Go through the entries below. Copy each line in which "means" appears.

(Collected data)
○ ○ ○ ○ ○ ○ ○

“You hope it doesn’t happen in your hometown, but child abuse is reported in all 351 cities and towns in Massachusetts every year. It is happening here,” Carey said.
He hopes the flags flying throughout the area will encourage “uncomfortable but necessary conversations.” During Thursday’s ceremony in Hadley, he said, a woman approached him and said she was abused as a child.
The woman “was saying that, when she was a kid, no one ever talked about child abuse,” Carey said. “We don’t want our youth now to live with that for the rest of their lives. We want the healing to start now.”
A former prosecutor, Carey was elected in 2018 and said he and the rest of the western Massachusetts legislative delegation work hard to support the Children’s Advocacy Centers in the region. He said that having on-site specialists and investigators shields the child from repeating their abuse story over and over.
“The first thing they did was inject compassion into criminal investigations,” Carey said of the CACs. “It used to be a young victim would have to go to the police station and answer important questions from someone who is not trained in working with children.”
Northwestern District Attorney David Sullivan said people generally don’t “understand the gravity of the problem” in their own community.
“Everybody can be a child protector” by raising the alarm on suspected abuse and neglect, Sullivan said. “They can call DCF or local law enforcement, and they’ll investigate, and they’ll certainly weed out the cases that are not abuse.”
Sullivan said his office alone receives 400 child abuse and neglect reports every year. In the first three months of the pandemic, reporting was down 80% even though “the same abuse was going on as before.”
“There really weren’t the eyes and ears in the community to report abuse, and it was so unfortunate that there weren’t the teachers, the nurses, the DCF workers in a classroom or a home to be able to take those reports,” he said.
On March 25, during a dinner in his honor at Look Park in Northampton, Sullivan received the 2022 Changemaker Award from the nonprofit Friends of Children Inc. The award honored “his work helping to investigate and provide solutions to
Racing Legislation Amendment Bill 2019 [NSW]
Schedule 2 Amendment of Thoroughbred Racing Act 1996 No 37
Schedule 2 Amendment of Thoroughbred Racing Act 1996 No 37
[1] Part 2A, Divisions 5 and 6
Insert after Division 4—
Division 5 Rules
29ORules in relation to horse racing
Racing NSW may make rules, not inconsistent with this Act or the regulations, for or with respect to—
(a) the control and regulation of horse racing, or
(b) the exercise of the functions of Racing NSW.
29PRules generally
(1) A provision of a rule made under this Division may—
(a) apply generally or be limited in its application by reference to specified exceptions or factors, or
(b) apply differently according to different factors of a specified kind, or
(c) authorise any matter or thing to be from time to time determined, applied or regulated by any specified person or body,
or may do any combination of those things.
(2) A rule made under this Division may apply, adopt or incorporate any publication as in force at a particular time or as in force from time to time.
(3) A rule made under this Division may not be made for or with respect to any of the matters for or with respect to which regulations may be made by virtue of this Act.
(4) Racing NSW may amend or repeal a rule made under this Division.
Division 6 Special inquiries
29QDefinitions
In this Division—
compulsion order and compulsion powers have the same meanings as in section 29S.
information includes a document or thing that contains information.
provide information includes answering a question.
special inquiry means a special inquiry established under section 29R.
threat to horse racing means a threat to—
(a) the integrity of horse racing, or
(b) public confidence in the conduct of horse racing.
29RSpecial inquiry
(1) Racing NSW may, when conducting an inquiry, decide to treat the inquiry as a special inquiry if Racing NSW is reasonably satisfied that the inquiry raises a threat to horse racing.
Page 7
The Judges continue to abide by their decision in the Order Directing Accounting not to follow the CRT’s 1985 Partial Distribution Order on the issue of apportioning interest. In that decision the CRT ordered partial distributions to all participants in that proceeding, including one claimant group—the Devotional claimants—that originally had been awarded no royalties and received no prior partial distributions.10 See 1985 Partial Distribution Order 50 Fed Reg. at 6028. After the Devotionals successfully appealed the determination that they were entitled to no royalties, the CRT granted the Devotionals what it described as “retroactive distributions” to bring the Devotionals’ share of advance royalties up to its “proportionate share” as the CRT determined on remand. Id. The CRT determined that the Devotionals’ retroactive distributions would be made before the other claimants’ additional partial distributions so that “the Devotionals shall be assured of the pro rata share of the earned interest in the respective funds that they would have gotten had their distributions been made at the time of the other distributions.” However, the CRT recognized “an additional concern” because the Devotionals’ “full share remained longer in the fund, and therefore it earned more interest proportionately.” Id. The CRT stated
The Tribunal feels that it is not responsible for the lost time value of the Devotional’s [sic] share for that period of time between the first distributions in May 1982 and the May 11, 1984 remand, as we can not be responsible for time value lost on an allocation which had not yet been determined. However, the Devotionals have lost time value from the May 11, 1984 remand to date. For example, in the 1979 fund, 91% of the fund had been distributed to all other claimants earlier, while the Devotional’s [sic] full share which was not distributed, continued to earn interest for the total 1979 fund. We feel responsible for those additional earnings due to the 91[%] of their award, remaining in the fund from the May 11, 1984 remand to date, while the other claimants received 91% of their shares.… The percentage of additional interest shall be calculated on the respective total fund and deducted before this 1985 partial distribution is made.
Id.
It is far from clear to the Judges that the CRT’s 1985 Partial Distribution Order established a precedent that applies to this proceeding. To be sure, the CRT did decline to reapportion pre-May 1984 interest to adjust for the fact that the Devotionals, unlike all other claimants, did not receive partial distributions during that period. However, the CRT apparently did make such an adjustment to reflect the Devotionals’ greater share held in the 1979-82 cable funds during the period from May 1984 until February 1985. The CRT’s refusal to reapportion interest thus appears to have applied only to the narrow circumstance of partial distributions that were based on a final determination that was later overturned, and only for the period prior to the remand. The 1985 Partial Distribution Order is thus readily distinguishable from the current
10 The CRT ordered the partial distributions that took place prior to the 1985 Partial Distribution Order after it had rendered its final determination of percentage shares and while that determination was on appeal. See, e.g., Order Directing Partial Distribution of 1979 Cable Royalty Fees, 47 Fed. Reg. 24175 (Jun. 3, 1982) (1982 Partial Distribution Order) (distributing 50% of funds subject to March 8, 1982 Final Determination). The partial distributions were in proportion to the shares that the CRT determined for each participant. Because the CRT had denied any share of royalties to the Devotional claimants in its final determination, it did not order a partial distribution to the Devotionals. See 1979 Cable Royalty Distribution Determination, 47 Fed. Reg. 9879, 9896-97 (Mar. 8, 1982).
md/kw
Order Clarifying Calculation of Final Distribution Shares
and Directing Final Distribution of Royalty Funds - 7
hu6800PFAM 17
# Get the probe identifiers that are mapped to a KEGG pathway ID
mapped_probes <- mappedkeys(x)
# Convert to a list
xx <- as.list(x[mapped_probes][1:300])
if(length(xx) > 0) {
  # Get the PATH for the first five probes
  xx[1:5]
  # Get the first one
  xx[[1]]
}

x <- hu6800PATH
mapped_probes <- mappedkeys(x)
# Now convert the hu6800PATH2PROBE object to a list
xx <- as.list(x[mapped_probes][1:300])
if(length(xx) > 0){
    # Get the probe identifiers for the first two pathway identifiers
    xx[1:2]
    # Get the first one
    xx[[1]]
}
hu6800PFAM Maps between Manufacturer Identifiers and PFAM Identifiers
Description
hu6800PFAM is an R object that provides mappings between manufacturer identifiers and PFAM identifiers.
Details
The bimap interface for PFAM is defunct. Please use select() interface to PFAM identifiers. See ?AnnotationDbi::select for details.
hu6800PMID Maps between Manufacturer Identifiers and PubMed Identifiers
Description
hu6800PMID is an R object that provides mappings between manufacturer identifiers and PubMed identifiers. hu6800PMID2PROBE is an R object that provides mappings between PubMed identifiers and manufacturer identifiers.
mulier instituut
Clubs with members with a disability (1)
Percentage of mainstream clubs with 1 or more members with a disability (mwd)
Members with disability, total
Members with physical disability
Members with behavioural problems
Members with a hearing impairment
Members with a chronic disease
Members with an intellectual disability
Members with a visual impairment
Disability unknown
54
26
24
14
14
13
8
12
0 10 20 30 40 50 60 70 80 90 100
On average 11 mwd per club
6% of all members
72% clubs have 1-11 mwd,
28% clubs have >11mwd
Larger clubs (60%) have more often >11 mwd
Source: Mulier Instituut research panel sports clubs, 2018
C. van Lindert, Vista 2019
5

○ ○ ○ ○ ○ ○ ○

▶ **Completed exercise**:
special inquiry means a special inquiry established under section 29R.
threat to horse racing means a threat to—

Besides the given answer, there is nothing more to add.